While growing up in Hong Kong, I was one of the lucky ones. I was on the receiving end of very little racial slurs, if any, and most of the prejudice I experienced were from those directed at Middle-Easterners that I knew personally in the United States.

In Hong Kong, no one cared if you were Middle Eastern. That didn’t matter as long as you upheld the law. In the U.S., even the tiniest mention of being Middle Eastern can earn you an extensive pat-down from the Transportation Security Administration, even if you’re a model citizen. It’s even partially the reason why Donald Trump is as popular as he is now.

Even though I say all of these negative things about America, I must get one thing straight: I love America. I feel that it is one of the greatest countries in the world, if not the single greatest. It has given me opportunities to better myself. Hell, it’s probably even the reason you, the reader, are able to read this article right now. However, I, as an American citizen, can stop and call out the faults of the American people. It is a constitutional right. The constant prejudice, in my view, is one of the most blatant, and the one that needs to be addressed. Why?

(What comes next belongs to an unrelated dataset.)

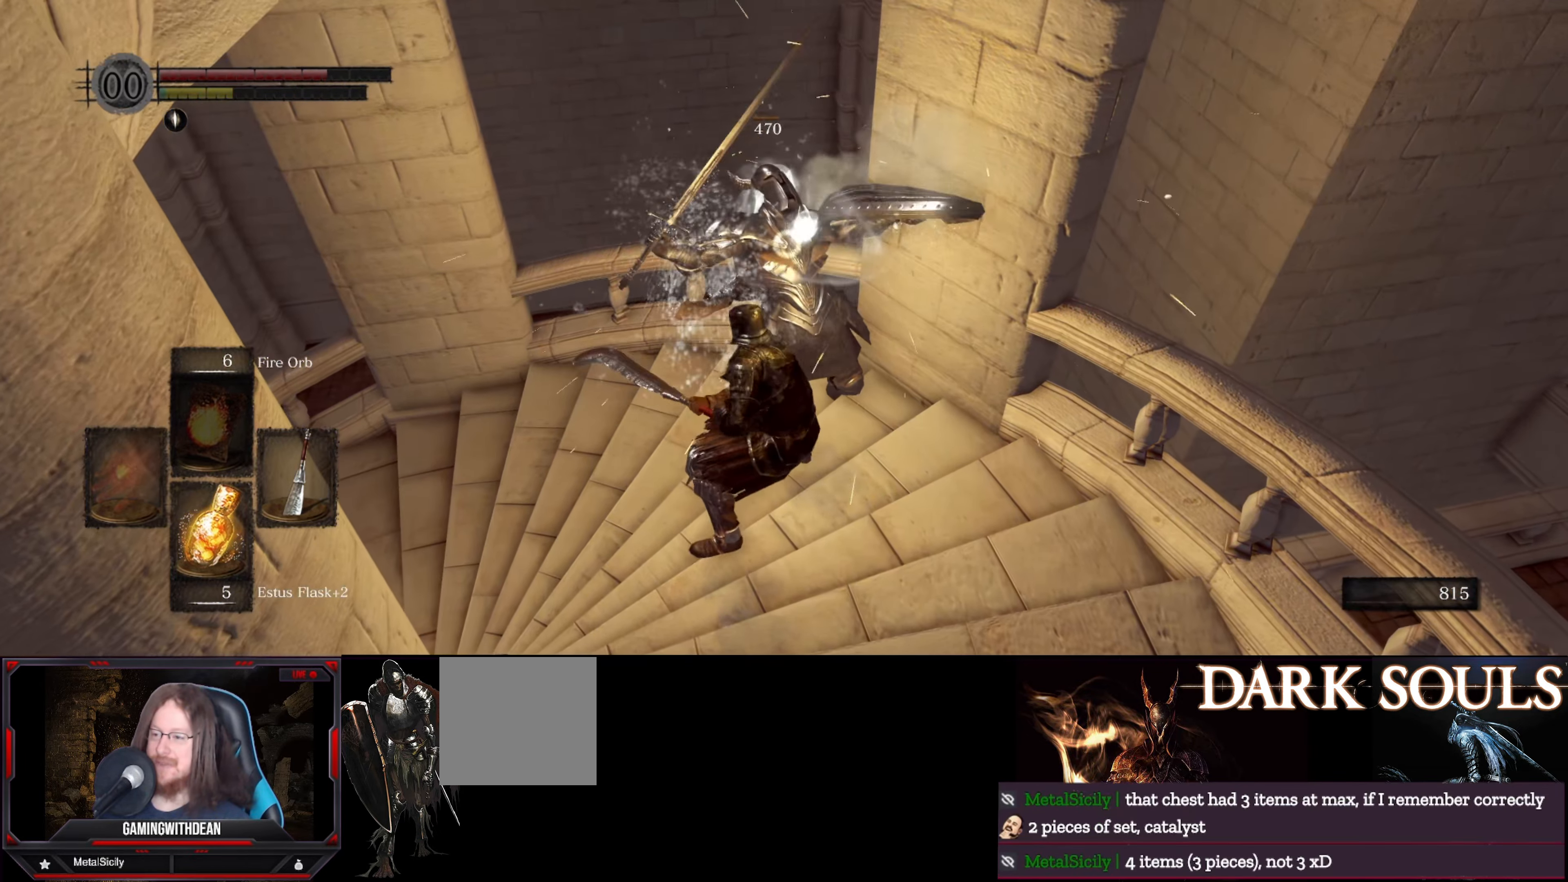
{"buttons": [], "left_stick": "center", "right_stick": "center", "events": [[50, "R1", "down"], [83, "R1", "up"]]}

Even though the pain of 9/11 is still fresh, we need to make one thing clear: neither a whole race nor an entire religion were responsible. We, as a people, have the capacity to love with all of our hearts.

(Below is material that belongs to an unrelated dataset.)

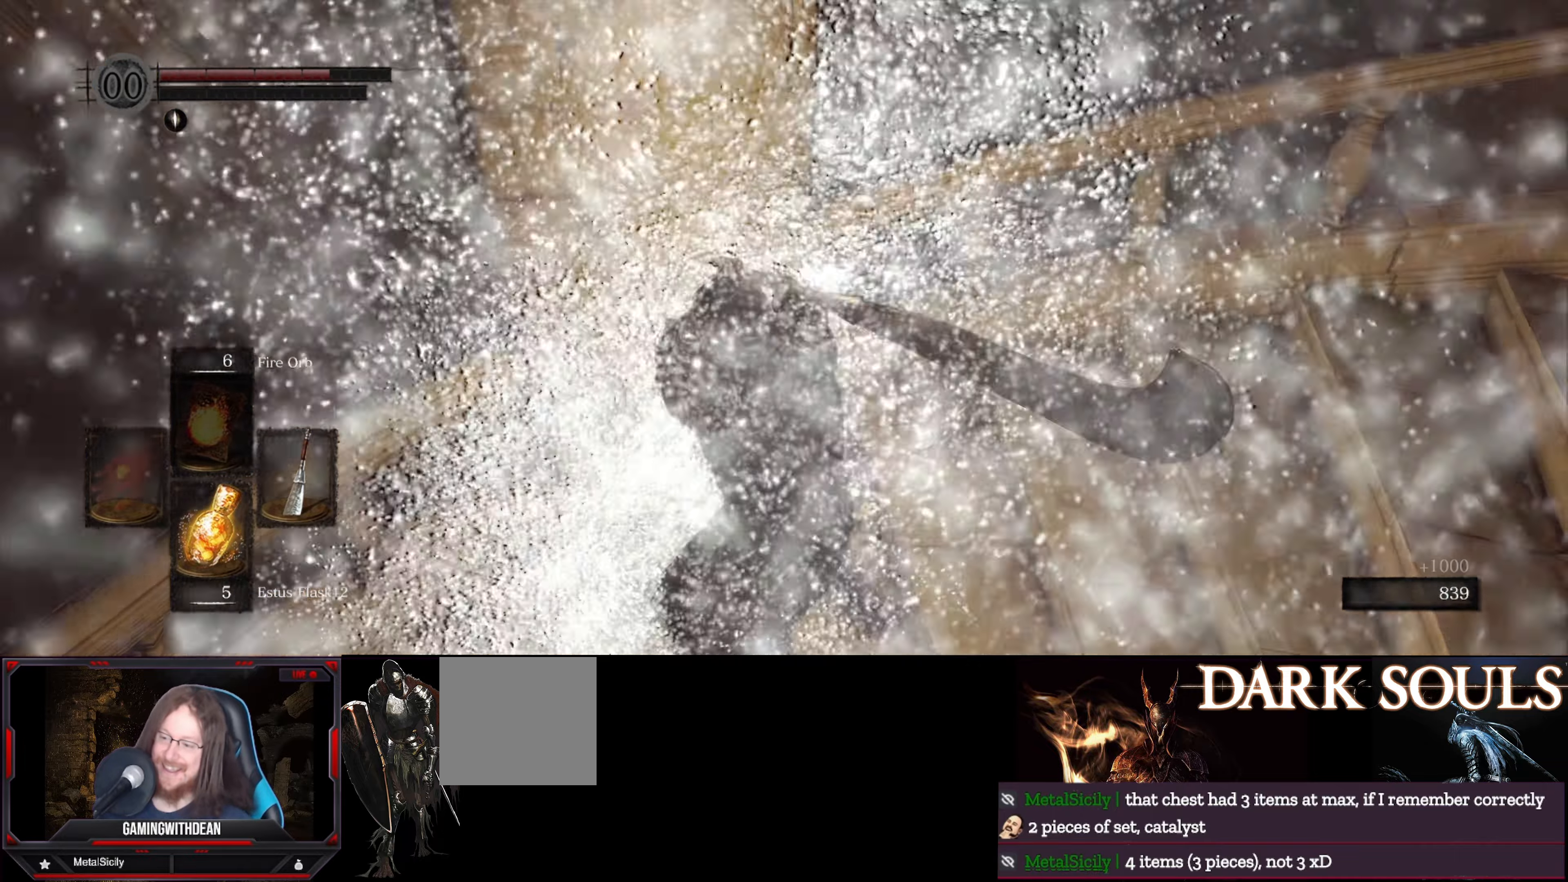
{"buttons": [], "left_stick": "left", "right_stick": "right", "events": [[34, "left_stick", "up-left"], [184, "right_stick", "right"], [234, "left_stick", "left"]]}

This prejudice has to stop now.

Why can’t we accept that everyone wants to move away from the pain that 9/11 caused? Instead of hate for our Middle Eastern neighbours, why not invite them in for some good ol’ Monday Night Football? Or invite yourself to a nice dinner of moussaka and chelow kebab? We are one people, unified to find and balance the right to life, liberty and the pursuit of happiness. Let’s work together to make it happen. We, the people, should unify once again.